> **EXTRACTED MATERIAL**:
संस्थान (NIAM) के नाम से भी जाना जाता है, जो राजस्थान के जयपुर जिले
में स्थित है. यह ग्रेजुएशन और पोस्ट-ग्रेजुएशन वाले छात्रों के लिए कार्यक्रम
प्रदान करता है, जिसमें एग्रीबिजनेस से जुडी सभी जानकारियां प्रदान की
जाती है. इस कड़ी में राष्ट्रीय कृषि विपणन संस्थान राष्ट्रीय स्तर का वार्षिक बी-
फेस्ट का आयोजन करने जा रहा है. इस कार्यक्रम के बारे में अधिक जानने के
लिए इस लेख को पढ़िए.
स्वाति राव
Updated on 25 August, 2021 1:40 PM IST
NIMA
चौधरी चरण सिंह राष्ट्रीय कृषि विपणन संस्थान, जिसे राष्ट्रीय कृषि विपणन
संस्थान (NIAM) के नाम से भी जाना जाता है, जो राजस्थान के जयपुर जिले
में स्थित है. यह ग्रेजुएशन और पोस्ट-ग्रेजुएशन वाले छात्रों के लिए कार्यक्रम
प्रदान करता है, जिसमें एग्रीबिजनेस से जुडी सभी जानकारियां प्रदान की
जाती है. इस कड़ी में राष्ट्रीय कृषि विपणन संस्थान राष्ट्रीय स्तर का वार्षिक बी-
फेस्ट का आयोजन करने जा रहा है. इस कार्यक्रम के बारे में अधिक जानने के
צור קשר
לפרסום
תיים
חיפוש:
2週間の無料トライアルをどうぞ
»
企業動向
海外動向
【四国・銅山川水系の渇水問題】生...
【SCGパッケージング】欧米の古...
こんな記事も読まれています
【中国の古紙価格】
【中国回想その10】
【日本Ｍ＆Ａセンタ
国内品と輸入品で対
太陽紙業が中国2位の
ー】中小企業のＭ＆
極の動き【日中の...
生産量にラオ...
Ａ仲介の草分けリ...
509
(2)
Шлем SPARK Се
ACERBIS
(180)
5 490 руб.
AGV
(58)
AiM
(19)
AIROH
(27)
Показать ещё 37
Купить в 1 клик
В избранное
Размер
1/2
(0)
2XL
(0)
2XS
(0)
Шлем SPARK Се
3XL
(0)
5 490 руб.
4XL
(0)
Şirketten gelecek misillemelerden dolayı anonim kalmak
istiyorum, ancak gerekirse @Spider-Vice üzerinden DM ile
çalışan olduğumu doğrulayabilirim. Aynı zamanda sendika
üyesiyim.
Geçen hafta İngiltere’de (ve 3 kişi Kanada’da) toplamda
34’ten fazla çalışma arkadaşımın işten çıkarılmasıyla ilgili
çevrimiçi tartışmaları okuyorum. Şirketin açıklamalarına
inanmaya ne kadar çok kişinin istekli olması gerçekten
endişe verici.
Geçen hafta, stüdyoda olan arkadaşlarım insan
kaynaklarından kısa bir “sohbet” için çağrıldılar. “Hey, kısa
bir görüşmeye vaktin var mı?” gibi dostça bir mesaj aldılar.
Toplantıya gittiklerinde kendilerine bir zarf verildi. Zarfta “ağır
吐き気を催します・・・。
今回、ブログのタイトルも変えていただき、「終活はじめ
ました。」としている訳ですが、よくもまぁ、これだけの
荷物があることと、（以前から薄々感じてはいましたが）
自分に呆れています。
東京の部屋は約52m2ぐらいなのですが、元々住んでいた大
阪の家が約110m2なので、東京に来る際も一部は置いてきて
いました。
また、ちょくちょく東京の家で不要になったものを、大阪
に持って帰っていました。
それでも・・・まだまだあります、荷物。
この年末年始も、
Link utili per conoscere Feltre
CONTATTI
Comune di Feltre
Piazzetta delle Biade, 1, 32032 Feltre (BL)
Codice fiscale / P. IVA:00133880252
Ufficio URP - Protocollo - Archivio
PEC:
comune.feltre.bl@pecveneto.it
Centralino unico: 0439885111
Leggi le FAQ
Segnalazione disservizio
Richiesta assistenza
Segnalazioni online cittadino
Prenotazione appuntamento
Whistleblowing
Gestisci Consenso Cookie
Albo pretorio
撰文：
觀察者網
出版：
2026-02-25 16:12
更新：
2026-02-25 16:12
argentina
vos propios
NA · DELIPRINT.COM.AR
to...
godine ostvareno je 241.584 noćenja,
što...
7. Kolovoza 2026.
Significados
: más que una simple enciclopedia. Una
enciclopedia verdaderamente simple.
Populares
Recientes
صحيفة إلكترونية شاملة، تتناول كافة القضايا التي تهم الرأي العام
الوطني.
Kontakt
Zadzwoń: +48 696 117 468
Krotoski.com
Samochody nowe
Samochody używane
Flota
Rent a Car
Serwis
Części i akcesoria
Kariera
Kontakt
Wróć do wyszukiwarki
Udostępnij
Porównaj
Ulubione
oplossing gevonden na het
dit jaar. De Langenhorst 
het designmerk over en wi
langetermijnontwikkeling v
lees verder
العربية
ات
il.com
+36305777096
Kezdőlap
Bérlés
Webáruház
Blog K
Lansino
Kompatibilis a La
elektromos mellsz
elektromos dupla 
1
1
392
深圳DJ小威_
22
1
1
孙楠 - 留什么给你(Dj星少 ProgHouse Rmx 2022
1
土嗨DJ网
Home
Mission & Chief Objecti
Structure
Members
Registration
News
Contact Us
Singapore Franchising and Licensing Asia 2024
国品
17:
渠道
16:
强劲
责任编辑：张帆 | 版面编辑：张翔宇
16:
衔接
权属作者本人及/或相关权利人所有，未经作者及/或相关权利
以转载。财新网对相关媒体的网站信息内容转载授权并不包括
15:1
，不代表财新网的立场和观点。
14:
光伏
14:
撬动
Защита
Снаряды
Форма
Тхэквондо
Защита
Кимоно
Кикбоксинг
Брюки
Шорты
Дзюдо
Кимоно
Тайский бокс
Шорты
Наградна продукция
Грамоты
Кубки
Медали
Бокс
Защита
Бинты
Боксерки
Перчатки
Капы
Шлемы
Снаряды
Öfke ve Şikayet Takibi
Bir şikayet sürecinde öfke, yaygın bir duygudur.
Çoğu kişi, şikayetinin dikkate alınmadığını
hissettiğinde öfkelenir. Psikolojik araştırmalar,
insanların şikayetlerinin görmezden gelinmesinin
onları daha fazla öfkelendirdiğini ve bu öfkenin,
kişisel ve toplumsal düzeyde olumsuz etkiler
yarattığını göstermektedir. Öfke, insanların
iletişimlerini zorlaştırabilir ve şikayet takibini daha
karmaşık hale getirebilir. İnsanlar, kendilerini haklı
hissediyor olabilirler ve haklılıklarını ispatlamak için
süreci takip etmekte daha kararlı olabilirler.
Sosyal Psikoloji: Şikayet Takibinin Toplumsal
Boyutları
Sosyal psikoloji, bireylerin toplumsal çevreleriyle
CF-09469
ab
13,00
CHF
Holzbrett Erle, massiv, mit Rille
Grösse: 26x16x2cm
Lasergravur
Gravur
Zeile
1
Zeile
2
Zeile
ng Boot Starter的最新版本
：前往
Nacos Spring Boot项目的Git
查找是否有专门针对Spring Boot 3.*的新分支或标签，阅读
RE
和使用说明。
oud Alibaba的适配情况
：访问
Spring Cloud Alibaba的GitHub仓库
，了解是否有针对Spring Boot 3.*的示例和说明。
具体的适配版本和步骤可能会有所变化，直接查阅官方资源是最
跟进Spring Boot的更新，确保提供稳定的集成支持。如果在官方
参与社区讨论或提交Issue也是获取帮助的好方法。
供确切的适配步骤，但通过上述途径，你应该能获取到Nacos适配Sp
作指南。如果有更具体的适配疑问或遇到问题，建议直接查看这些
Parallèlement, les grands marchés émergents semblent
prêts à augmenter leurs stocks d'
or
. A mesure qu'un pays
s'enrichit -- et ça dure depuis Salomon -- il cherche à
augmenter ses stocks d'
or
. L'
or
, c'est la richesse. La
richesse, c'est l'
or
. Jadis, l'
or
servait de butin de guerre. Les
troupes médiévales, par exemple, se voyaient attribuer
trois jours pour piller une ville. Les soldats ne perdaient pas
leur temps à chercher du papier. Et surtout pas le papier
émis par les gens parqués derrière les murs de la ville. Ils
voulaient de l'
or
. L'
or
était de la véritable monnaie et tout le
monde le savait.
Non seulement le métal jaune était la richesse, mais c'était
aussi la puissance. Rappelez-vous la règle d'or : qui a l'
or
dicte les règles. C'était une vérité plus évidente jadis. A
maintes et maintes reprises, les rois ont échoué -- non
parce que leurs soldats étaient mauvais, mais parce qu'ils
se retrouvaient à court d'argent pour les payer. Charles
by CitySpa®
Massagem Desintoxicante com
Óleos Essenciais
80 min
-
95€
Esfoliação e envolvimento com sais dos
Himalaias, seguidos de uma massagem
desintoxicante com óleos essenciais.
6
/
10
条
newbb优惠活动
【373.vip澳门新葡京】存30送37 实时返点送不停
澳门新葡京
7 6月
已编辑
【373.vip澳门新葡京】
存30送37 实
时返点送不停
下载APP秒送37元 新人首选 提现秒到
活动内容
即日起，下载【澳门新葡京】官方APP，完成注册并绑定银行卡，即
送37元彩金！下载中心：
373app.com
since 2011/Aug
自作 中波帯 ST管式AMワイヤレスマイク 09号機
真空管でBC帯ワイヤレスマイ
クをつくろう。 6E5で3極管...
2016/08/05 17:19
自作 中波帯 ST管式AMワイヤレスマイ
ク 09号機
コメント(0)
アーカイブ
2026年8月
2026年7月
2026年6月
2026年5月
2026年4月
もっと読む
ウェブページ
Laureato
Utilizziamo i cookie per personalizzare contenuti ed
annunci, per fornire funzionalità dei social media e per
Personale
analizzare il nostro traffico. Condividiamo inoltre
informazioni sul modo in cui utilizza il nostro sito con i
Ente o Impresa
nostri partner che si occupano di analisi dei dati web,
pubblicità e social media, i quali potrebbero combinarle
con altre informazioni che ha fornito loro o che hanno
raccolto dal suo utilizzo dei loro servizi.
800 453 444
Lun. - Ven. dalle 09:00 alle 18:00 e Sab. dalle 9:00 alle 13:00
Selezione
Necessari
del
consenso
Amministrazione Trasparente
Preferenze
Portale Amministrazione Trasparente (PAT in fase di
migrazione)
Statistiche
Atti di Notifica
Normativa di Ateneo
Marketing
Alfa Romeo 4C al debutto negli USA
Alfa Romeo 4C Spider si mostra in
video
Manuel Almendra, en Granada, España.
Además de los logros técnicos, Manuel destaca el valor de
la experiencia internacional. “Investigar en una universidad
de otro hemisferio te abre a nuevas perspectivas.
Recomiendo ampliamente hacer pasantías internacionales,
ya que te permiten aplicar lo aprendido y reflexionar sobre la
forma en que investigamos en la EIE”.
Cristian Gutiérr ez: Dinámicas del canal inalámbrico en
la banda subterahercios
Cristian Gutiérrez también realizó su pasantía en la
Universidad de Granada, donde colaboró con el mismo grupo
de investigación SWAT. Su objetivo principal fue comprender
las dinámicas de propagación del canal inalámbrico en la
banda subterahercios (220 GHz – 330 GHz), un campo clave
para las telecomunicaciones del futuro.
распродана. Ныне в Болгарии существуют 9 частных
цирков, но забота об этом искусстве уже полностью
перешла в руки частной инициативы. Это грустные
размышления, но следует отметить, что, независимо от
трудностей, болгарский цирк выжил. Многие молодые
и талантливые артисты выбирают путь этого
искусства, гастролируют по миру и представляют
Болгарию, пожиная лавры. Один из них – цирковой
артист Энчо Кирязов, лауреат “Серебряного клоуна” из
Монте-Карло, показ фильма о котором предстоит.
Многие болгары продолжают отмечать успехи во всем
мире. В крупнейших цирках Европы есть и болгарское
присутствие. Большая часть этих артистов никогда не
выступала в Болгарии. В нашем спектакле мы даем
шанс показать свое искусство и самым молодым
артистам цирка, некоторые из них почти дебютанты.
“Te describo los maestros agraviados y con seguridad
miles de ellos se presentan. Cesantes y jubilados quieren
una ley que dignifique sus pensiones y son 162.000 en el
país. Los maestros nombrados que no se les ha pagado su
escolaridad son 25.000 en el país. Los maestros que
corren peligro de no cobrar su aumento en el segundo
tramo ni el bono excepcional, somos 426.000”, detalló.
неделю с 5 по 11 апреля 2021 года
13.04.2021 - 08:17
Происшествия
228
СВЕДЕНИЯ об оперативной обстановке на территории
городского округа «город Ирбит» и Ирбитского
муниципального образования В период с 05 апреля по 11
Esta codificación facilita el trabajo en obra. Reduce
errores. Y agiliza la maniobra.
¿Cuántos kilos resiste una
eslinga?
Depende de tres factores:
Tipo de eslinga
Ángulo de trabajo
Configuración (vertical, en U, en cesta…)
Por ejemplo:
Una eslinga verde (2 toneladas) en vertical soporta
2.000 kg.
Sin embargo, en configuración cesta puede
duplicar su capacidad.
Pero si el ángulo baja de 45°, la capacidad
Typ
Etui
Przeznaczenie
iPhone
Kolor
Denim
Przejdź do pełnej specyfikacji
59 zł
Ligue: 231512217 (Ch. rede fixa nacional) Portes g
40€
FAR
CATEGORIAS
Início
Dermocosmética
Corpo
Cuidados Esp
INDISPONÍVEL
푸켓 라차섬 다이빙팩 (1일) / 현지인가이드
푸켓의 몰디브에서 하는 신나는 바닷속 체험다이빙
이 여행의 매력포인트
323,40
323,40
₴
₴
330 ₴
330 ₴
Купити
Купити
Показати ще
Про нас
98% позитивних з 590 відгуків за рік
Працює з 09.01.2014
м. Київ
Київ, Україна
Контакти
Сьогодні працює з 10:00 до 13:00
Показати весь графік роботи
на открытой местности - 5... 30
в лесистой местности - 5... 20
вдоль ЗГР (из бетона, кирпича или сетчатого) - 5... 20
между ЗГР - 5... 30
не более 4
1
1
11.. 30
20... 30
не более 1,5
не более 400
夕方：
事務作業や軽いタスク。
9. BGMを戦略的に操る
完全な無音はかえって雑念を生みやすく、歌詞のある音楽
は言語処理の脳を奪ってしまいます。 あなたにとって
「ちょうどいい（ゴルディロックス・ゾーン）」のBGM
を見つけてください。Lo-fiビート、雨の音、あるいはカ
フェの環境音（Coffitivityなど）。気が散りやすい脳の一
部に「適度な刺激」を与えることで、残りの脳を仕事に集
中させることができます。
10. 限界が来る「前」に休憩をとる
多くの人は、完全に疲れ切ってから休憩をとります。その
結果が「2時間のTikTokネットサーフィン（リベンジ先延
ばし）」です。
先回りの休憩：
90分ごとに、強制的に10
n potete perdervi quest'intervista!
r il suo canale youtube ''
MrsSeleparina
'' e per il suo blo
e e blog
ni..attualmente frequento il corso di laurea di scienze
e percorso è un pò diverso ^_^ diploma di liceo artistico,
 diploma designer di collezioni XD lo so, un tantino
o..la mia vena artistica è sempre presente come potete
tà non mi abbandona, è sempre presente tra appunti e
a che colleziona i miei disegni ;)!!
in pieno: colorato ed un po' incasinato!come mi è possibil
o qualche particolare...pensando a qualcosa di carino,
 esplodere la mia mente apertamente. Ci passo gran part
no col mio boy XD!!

> **JOB ITEM**: Reading the records above, count the lines that include "banda" and say only how many.

> **TASK ANSWER**: 2